=== What this task involves ===
Could you convert the material below into a JSON list of strings, with one string per line, blank lines dropped, and the pictures left out?
☆ ☆ ☆
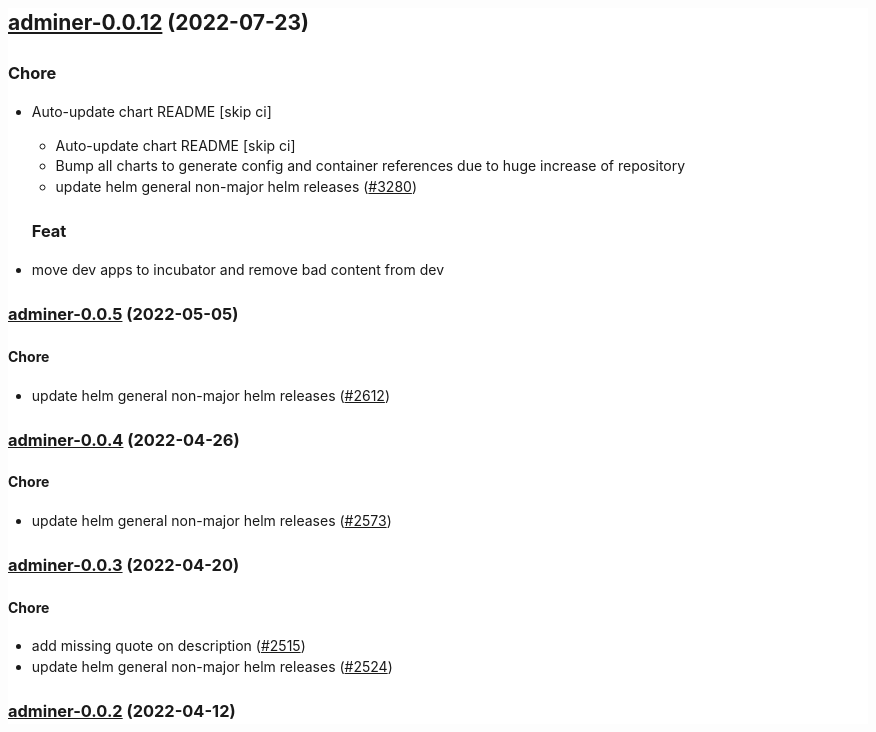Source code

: 
## [adminer-0.0.12](https://github.com/truecharts/apps/compare/adminer-0.0.11...adminer-0.0.12) (2022-07-23)

### Chore

- Auto-update chart README [skip ci]
  - Auto-update chart README [skip ci]
  - Bump all charts to generate config and container references due to huge increase of repository
  - update helm general non-major helm releases ([#3280](https://github.com/truecharts/apps/issues/3280))

  ### Feat

- move dev apps to incubator and remove bad content from dev







<a name="adminer-0.0.5"></a>
### [adminer-0.0.5](https://github.com/truecharts/apps/compare/adminer-0.0.4...adminer-0.0.5) (2022-05-05)

#### Chore

* update helm general non-major helm releases ([#2612](https://github.com/truecharts/apps/issues/2612))



<a name="adminer-0.0.4"></a>
### [adminer-0.0.4](https://github.com/truecharts/apps/compare/adminer-0.0.3...adminer-0.0.4) (2022-04-26)

#### Chore

* update helm general non-major helm releases ([#2573](https://github.com/truecharts/apps/issues/2573))



<a name="adminer-0.0.3"></a>
### [adminer-0.0.3](https://github.com/truecharts/apps/compare/adminer-0.0.2...adminer-0.0.3) (2022-04-20)

#### Chore

* add missing quote on description ([#2515](https://github.com/truecharts/apps/issues/2515))
* update helm general non-major helm releases ([#2524](https://github.com/truecharts/apps/issues/2524))



<a name="adminer-0.0.2"></a>
### [adminer-0.0.2](https://github.com/truecharts/apps/compare/adminer-0.0.1...adminer-0.0.2) (2022-04-12)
☆ ☆ ☆
=== Finished exercise ===
[
  "Source code",
  ": ",
  "## [adminer-0.0.12](https://github.com/truecharts/apps/compare/adminer-0.0.11...adminer-0.0.12) (2022-07-23)",
  "### Chore",
  "- Auto-update chart README [skip ci]",
  "  - Auto-update chart README [skip ci]",
  "  - Bump all charts to generate config and container references due to huge increase of repository",
  "  - update helm general non-major helm releases ([#3280](https://github.com/truecharts/apps/issues/3280))",
  "  ### Feat",
  "- move dev apps to incubator and remove bad content from dev",
  "<a name=\"adminer-0.0.5\"></a>",
  "### [adminer-0.0.5](https://github.com/truecharts/apps/compare/adminer-0.0.4...adminer-0.0.5) (2022-05-05)",
  "#### Chore",
  "* update helm general non-major helm releases ([#2612](https://github.com/truecharts/apps/issues/2612))",
  "<a name=\"adminer-0.0.4\"></a>",
  "### [adminer-0.0.4](https://github.com/truecharts/apps/compare/adminer-0.0.3...adminer-0.0.4) (2022-04-26)",
  "#### Chore",
  "* update helm general non-major helm releases ([#2573](https://github.com/truecharts/apps/issues/2573))",
  "<a name=\"adminer-0.0.3\"></a>",
  "### [adminer-0.0.3](https://github.com/truecharts/apps/compare/adminer-0.0.2...adminer-0.0.3) (2022-04-20)",
  "#### Chore",
  "* add missing quote on description ([#2515](https://github.com/truecharts/apps/issues/2515))",
  "* update helm general non-major helm releases ([#2524](https://github.com/truecharts/apps/issues/2524))",
  "<a name=\"adminer-0.0.2\"></a>",
  "### [adminer-0.0.2](https://github.com/truecharts/apps/compare/adminer-0.0.1...adminer-0.0.2) (2022-04-12)"
]